Em entrevista à Brasileiros, Lewkowicz defendeu que o bom humor é um dos pilares de seu espírito criativo. “Aprendi muito com os judeus do Bom Retiro, onde nasci, pois eles têm um espírito de self-mocking, tiram sarro da própria condição, dos ganhos, das perdas e dos sofrimentos.

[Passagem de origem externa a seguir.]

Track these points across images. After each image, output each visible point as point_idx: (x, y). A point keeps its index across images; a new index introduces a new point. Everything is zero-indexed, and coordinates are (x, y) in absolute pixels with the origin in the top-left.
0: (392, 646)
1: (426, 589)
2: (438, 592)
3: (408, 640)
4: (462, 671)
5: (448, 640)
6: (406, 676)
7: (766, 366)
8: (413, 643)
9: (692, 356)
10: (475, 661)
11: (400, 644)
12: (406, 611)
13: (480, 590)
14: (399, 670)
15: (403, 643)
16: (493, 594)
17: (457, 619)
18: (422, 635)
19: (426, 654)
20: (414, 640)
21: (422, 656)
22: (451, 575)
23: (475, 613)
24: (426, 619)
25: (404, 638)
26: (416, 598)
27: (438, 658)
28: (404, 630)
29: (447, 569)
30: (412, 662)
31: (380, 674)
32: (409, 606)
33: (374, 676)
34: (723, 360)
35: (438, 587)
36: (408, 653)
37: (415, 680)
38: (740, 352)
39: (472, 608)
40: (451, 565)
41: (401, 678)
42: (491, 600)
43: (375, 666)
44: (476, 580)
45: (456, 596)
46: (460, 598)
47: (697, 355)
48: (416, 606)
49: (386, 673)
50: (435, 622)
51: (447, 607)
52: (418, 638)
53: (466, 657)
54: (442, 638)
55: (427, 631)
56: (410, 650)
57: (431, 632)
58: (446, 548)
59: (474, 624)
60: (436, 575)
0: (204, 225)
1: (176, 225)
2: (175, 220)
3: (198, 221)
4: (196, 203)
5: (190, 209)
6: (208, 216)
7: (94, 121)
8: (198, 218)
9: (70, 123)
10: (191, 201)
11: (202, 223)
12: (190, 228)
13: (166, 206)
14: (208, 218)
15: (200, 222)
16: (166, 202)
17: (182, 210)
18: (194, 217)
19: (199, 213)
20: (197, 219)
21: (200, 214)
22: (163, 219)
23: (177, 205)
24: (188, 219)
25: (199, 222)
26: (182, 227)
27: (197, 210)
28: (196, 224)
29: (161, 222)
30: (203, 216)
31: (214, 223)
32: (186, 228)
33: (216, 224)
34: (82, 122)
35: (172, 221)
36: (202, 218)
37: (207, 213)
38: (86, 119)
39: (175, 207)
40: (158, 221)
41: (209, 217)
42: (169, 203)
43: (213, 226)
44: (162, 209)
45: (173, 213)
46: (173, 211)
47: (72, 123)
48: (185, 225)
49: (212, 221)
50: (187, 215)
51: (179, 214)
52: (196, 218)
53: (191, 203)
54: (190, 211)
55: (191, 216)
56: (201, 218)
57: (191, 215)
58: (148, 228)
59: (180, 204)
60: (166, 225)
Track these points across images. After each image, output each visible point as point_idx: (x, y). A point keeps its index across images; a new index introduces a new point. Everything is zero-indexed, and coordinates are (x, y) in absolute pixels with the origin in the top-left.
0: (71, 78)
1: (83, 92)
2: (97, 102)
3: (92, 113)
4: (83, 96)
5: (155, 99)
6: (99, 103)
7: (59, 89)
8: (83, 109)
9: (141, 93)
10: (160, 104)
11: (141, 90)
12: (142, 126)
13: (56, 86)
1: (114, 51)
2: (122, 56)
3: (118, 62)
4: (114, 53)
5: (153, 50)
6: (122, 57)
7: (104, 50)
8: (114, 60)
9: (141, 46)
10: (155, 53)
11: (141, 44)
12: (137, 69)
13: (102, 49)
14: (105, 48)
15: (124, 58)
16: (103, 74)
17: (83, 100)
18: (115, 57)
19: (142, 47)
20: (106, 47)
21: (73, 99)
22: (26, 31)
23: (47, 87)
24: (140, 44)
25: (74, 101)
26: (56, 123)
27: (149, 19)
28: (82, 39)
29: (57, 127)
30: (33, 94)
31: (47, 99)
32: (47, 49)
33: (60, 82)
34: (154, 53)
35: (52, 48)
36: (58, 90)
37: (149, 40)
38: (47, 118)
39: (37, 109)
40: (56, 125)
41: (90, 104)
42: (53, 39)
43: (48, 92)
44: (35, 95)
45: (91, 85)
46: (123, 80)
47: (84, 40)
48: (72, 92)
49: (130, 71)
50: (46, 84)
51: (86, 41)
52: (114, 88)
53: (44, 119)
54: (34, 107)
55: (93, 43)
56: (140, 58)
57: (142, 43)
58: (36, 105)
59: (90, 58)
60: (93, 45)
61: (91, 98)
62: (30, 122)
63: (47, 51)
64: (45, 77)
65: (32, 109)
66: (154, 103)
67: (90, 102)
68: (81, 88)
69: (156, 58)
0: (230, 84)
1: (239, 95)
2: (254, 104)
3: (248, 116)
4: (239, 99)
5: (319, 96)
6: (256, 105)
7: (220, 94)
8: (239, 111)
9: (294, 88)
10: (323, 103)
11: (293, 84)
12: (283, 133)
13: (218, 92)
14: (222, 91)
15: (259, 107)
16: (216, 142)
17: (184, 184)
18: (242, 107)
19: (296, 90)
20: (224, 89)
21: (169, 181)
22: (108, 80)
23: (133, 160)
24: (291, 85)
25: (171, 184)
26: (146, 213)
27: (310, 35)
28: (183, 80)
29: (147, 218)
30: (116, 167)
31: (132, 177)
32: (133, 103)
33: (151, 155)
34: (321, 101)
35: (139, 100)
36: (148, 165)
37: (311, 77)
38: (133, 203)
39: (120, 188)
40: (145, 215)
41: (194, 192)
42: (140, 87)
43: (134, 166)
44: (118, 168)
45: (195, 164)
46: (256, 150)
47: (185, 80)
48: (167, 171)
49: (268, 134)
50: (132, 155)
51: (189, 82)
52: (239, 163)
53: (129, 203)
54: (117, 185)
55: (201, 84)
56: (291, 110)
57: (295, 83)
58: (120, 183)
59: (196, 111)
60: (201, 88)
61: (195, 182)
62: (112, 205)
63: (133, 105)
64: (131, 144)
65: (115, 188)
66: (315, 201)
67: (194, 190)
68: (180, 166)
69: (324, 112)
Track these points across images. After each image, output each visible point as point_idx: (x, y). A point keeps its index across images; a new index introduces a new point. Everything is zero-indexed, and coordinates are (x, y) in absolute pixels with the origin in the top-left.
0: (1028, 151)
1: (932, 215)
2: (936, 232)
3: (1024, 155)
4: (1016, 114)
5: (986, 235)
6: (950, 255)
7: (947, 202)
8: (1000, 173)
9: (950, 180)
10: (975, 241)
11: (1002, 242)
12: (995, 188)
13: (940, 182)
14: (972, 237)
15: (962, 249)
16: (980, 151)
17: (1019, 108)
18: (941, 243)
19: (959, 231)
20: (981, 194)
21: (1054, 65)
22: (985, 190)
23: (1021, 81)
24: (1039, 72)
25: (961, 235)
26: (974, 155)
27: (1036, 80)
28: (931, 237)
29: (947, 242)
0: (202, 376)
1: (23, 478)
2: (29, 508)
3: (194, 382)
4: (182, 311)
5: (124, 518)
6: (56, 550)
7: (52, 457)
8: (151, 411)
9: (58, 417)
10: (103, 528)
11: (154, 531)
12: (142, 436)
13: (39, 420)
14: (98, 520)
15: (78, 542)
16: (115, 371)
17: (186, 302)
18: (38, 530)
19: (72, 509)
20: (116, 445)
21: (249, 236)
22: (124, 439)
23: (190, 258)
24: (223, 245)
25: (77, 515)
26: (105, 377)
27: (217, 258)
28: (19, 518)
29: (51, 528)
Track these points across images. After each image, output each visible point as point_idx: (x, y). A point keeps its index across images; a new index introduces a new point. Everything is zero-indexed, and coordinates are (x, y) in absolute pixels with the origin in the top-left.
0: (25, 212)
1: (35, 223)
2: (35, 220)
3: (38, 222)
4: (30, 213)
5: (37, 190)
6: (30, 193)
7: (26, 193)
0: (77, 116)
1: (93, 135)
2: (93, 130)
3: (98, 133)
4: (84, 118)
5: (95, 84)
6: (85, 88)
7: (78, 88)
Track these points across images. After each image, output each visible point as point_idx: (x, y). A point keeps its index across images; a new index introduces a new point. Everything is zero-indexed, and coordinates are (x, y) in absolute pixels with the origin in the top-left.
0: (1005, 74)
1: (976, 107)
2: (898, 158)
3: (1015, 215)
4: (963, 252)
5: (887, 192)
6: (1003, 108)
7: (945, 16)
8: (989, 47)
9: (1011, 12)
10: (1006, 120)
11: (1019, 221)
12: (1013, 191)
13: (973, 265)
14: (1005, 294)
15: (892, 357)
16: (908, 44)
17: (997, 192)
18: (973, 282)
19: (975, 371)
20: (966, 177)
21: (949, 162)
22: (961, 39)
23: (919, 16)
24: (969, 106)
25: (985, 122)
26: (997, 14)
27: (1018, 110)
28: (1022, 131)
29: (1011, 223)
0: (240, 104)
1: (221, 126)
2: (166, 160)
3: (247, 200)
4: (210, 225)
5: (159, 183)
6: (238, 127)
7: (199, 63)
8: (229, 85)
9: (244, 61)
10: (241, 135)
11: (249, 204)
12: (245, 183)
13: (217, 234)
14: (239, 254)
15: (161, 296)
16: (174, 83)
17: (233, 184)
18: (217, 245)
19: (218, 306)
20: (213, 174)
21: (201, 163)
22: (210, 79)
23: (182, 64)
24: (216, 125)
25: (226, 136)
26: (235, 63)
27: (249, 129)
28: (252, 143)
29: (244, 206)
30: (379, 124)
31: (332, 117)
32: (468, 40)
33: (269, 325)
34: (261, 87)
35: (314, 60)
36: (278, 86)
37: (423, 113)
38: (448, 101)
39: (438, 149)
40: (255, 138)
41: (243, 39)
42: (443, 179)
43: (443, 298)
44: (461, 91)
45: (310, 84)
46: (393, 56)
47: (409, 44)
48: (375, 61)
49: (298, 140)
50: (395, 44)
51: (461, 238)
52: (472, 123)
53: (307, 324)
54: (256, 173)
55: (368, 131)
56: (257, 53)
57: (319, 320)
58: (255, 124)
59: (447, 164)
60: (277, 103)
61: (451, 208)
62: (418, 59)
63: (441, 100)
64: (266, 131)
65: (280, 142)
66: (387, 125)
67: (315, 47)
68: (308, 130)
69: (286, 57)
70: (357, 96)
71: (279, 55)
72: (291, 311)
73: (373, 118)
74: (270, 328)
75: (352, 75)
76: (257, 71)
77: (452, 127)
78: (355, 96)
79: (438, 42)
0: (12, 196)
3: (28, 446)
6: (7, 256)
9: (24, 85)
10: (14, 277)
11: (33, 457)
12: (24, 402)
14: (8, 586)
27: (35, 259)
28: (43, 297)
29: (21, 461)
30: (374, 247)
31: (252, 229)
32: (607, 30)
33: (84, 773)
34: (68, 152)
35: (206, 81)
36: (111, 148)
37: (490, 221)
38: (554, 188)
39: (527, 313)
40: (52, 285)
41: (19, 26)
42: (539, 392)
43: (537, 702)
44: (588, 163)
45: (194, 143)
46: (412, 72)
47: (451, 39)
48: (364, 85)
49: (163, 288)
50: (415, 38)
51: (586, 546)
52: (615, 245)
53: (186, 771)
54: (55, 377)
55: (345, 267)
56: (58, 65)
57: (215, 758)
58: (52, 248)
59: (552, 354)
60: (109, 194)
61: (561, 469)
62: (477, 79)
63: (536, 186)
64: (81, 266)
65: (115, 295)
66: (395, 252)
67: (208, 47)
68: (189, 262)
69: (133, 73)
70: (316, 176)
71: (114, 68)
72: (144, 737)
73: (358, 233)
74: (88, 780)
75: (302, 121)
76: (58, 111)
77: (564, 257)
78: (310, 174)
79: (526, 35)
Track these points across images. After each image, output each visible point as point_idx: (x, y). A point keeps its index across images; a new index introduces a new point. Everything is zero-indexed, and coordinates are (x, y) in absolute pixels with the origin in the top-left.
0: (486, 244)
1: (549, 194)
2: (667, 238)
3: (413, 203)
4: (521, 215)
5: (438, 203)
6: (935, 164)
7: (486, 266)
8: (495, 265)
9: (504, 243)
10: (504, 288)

O humor faz parte da publicidade e fiz dela minha profissão.”

Com mais de 40 anos de carreira, Lewkowicz tem propriedade de sobra para analisar as transformações sofridas pelo mercado publicitário e defende mudanças consideráveis na relação entre agência e cliente: “Não quero fazer apologia do passado, mas, hoje, a propaganda é mais científica, passa por diversas etapas de aprovação. No passado, havia maior credibilidade para com o nosso trabalho. Muitas vezes, você pegava o telefone, ligava para o cliente e contava como era o filme. O cliente confiava no seu trabalho e a propaganda ia para o ar sem ele ao menos chegar a ver”.

Sobre a campanha “Nós, o PIB” proposta pelo amigo Luiz Lara, Lewkowicz concorda que ela é necessária, mas, a exemplo de Washington Olivetto, primeiro personagem da série de reportagens Como Vender Este Produto Chamado Brasil, ele acredita que, antes, é preciso arrumar a casa: “Você já viu alguma campanha vender um produto com problemas? Não, você tem de primeiro consertá-lo, pois, quando é bom, ele se vende sozinho. Com todas as dificuldades que o ‘produto’ Brasil enfrenta atualmente, uma campanha como essa pode ser interpretada por alguns como chapa branca. Mas acho que tudo é uma questão de mobilização”.